Posti diversi, stesso obiettivo: Cina.
La teoria di Ray Dalio è valida: quando una potenza in crescita si avvicina a una consolidata, il conflitto è inevitabile. La storia lo dimostra: Germania vs. Regno Unito → Prima guerra mondiale, Giappone vs. Stati Uniti → Seconda guerra mondiale, URSS vs. Stati Uniti → Guerra fredda.

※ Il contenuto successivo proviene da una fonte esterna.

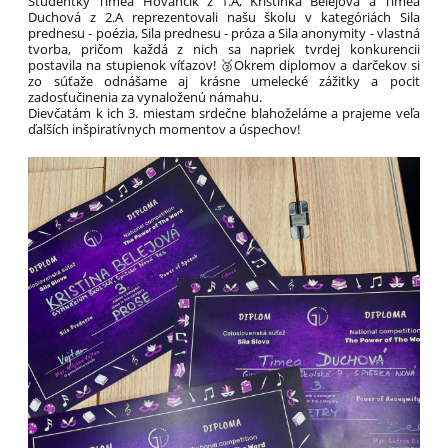
Študentky Timea Hovančík z 1.A, Kristínka Belejová a Timea
Duchová z 2.A reprezentovali našu školu v kategóriách Sila
prednesu - poézia, Sila prednesu - próza a Sila anonymity - vlastná
tvorba, pričom každá z nich sa napriek tvrdej konkurencii
postavila na stupienok víťazov! 🥉Okrem diplomov a darčekov si
zo súťaže odnášame aj krásne umelecké zážitky a pocit
zadosťučinenia za vynaloženú námahu.
Dievčatám k ich 3. miestam srdečne blahoželáme a prajeme veľa
ďalších inšpiratívnych momentov a úspechov!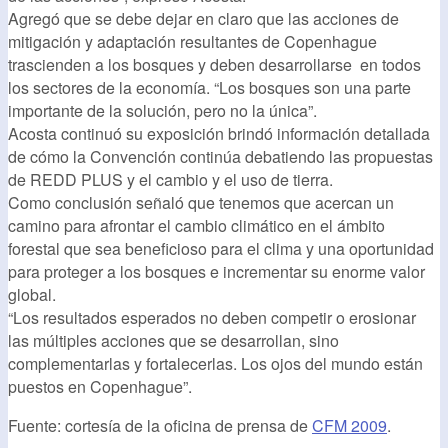
Agregó que se debe dejar en claro que las acciones de
mitigación y adaptación resultantes de Copenhague
trascienden a los bosques y deben desarrollarse en todos
los sectores de la economía. “Los bosques son una parte
importante de la solución, pero no la única”.
Acosta continuó su exposición brindó información detallada
de cómo la Convención continúa debatiendo las propuestas
de REDD PLUS y el cambio y el uso de tierra.
Como conclusión señaló que tenemos que acercan un
camino para afrontar el cambio climático en el ámbito
forestal que sea beneficioso para el clima y una oportunidad
para proteger a los bosques e incrementar su enorme valor
global.
“Los resultados esperados no deben competir o erosionar
las múltiples acciones que se desarrollan, sino
complementarlas y fortalecerlas. Los ojos del mundo están
puestos en Copenhague”.
Fuente: cortesía de la oficina de prensa de
CFM 2009
.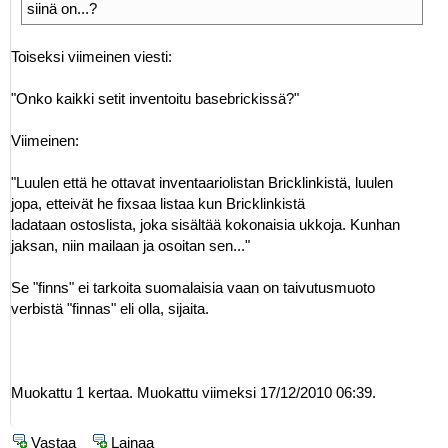
siinä on...?
Toiseksi viimeinen viesti:
"Onko kaikki setit inventoitu basebrickissä?"
Viimeinen:
"Luulen että he ottavat inventaariolistan Bricklinkistä, luulen
jopa, etteivät he fixsaa listaa kun Bricklinkistä
ladataan ostoslista, joka sisältää kokonaisia ukkoja. Kunhan
jaksan, niin mailaan ja osoitan sen..."
Se "finns" ei tarkoita suomalaisia vaan on taivutusmuoto
verbistä "finnas" eli olla, sijaita.
Muokattu 1 kertaa. Muokattu viimeksi 17/12/2010 06:39.
Vastaa
Lainaa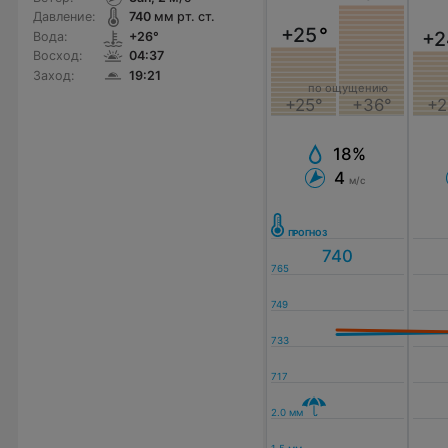
Давление:
740
мм рт. ст.
+25
°
+2
Вода:
+26°
Восход:
04:37
Заход:
19:21
по ощущению
+2
+25°
+36°
18%
4
м/с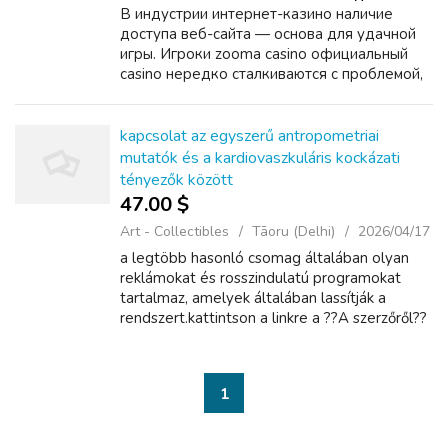
В индустрии интернет-казино наличие
доступа веб-сайта — основа для удачной
игры. Игроки zooma casino официальный
casino нередко сталкиваются с проблемой,
связанной с блоком основного вебсайта по
решению регуляторов. Здесь на помощь
прийдут зеркала — ...
kapcsolat az egyszerű antropometriai
mutatók és a kardiovaszkuláris kockázati
tényezők között
47.00 $
Art - Collectibles
Tāoru (Delhi)
2026/04/17
a legtöbb hasonló csomag általában olyan
reklámokat és rosszindulatú programokat
tartalmaz, amelyek általában lassítják a
rendszert.kattintson a linkre a ??A szerzőről??
szakaszt a cikk vége után, hogy elkezdhesse
nézni az ingyenes élő fox televíziót ...
1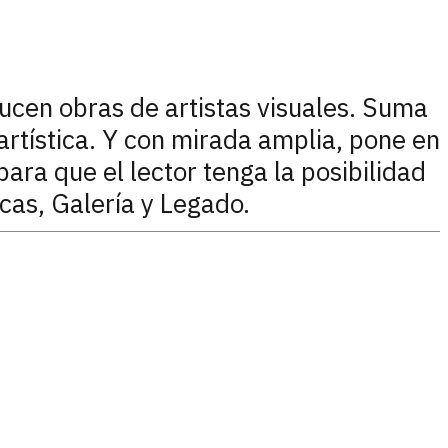
ducen obras de artistas visuales. Suma
 artística. Y con mirada amplia, pone en
para que el lector tenga la posibilidad
icas, Galería y Legado.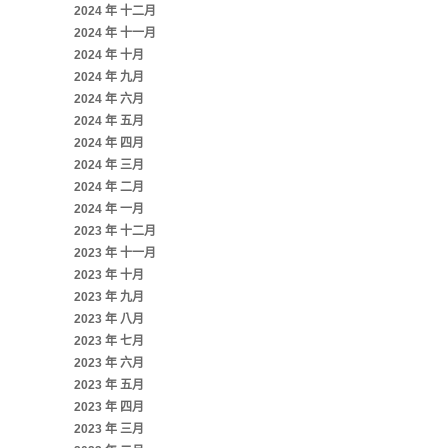
2024 年 十二月
2024 年 十一月
2024 年 十月
2024 年 九月
2024 年 六月
2024 年 五月
2024 年 四月
2024 年 三月
2024 年 二月
2024 年 一月
2023 年 十二月
2023 年 十一月
2023 年 十月
2023 年 九月
2023 年 八月
2023 年 七月
2023 年 六月
2023 年 五月
2023 年 四月
2023 年 三月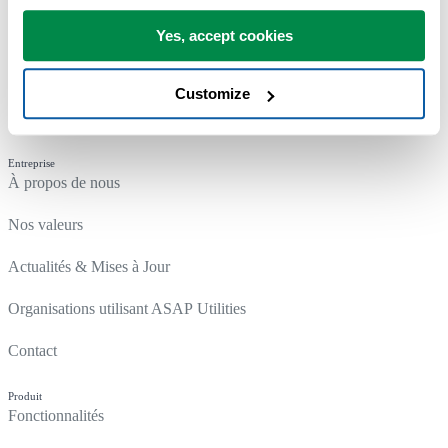
Yes, accept cookies
Customize
Entreprise
À propos de nous
Nos valeurs
Actualités & Mises à Jour
Organisations utilisant ASAP Utilities
Contact
Produit
Fonctionnalités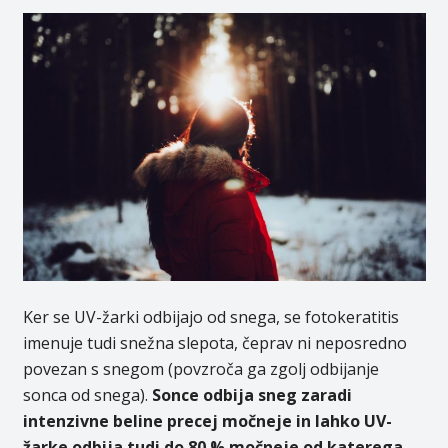
Ker se UV-žarki odbijajo od snega, se fotokeratitis
imenuje tudi snežna slepota, čeprav ni neposredno
povezan s snegom (povzroča ga zgolj odbijanje
sonca od snega).
Sonce odbija sneg zaradi
intenzivne beline precej močneje in lahko UV-
žarke odbija tudi do 80 % močneje od katerega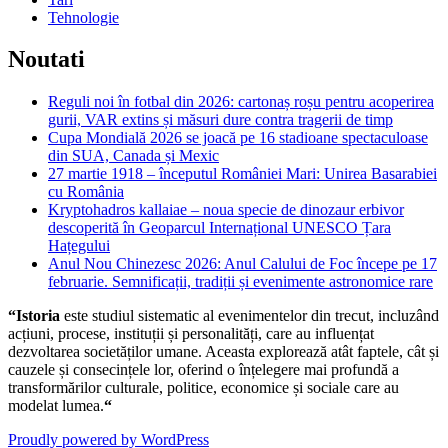
Tehnologie
Noutati
Reguli noi în fotbal din 2026: cartonaș roșu pentru acoperirea
gurii, VAR extins și măsuri dure contra tragerii de timp
Cupa Mondială 2026 se joacă pe 16 stadioane spectaculoase
din SUA, Canada și Mexic
27 martie 1918 – începutul României Mari: Unirea Basarabiei
cu România
Kryptohadros kallaiae – noua specie de dinozaur erbivor
descoperită în Geoparcul Internațional UNESCO Țara
Hațegului
Anul Nou Chinezesc 2026: Anul Calului de Foc începe pe 17
februarie. Semnificații, tradiții și evenimente astronomice rare
“Istoria
este studiul sistematic al evenimentelor din trecut, incluzând
acțiuni, procese, instituții și personalități, care au influențat
dezvoltarea societăților umane. Aceasta explorează atât faptele, cât și
cauzele și consecințele lor, oferind o înțelegere mai profundă a
transformărilor culturale, politice, economice și sociale care au
modelat lumea.
“
Proudly powered by WordPress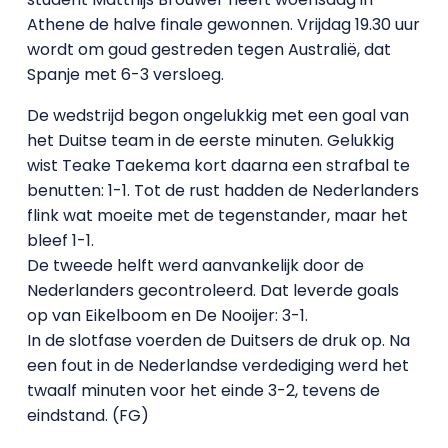
Athene de halve finale gewonnen. Vrijdag 19.30 uur
wordt om goud gestreden tegen Australië, dat
Spanje met 6-3 versloeg.
De wedstrijd begon ongelukkig met een goal van
het Duitse team in de eerste minuten. Gelukkig
wist Teake Taekema kort daarna een strafbal te
benutten: 1-1. Tot de rust hadden de Nederlanders
flink wat moeite met de tegenstander, maar het
bleef 1-1.
De tweede helft werd aanvankelijk door de
Nederlanders gecontroleerd. Dat leverde goals
op van Eikelboom en De Nooijer: 3-1.
In de slotfase voerden de Duitsers de druk op. Na
een fout in de Nederlandse verdediging werd het
twaalf minuten voor het einde 3-2, tevens de
eindstand. (FG)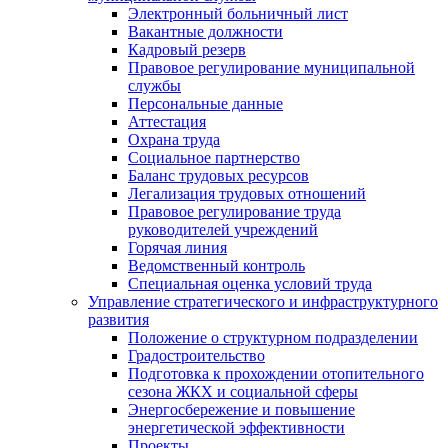
Электронный больничный лист
Вакантные должности
Кадровый резерв
Правовое регулирование муниципальной
службы
Персональные данные
Аттестация
Охрана труда
Социальное партнерство
Баланс трудовых ресурсов
Легализация трудовых отношений
Правовое регулирование труда
руководителей учреждений
Горячая линия
Ведомственный контроль
Специальная оценка условий труда
Управление стратегического и инфраструктурного
развития
Положение о структурном подразделении
Градостроительство
Подготовка к прохождении отопительного
сезона ЖКХ и социальной сферы
Энергосбережение и повышение
энергетической эффективности
Проекты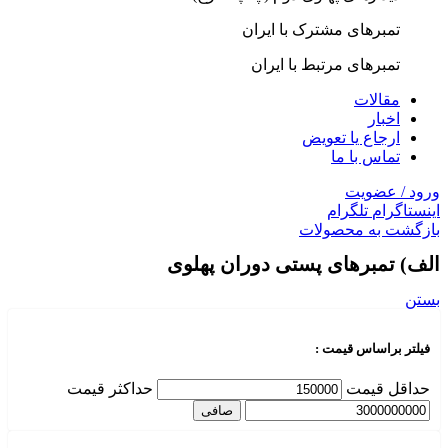
تمبرهای مشترک با ایران
تمبرهای مرتبط با ایران
مقالات
اخبار
ارجاع یا تعویض
تماس با ما
ورود / عضویت
اینستاگرام
تلگرام
بازگشت به محصولات
الف) تمبرهای پستی دوران پهلوی
بستن
فیلتر براساس قیمت :
حداقل قیمت
حداكثر قيمت
صافی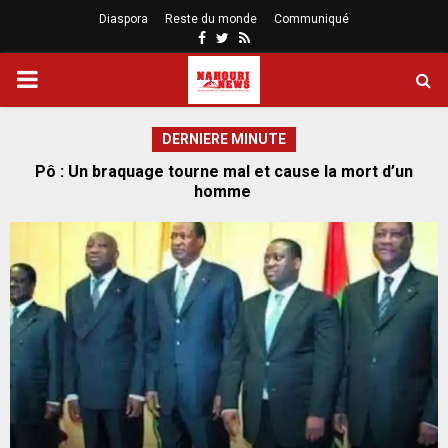
Diaspora
Reste du monde
Communiqué
Facebook
Twitter
Rss
PRIMARY
MENU
DERNIERE MINUTE
ur
Pô : Un braquage tourne mal et cause la mort d’un
Na
.
homme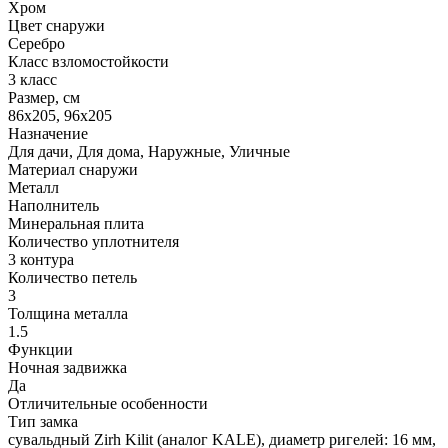
Хром
Цвет снаружи
Серебро
Класс взломостойкости
3 класс
Размер, cм
86x205, 96x205
Назначение
Для дачи, Для дома, Наружные, Уличные
Материал снаружи
Металл
Наполнитель
Минеральная плита
Количество уплотнителя
3 контура
Количество петель
3
Толщина металла
1.5
Функции
Ночная задвижка
Да
Отличительные особенности
Тип замка
сувальдный Zirh Kilit (аналог KALE), диаметр ригелей: 16 мм,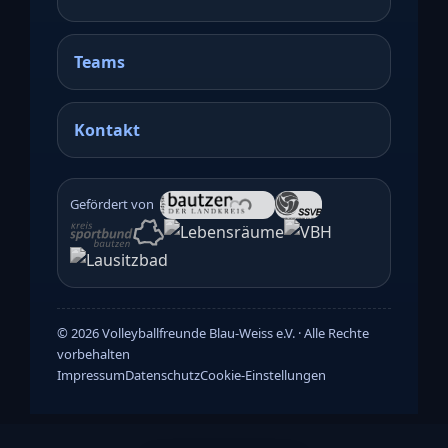
Teams
Kontakt
Gefördert von
©
2026
Volleyballfreunde Blau-Weiss e.V. · Alle Rechte
vorbehalten
Impressum
Datenschutz
Cookie-Einstellungen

Ora è il turno della Cina.
La Cina produce il 28% dei beni globali.
Entro il 2030, potrebbe superare gli Stati Uniti economicamente.
La sua dipendenza dal petrolio: 73% importato.
Strategia degli Stati Uniti? Tagliare le sue linee di rifornimento: Venezuela, Iran, Russia (sanzioni) e interruzioni saudite. Il motore rallenta.
Nel frattempo, la Cina costruisce la Via della Seta, avvicinando l'Europa. Ma l'Europa inizia a inclinarsi verso la Cina, minacciando l'influenza degli Stati Uniti.
Poi arriva Taiwan—il cuore tecnologico del mondo. Nessun compromesso lì.
Il modello: indebolire la Cina passo dopo passo—energia, rotte commerciali, alleati—prima del confronto principale. Nel frattempo, gli Stati Uniti traggono profitto dalle vendite di armi.
Guerre diverse, una strategia, un obiettivo: contenere la Cina 🇨🇳.
❗❓⁉ È davvero solo una questione di conflitti regionali, o l'ascesa di una superpotenza globale?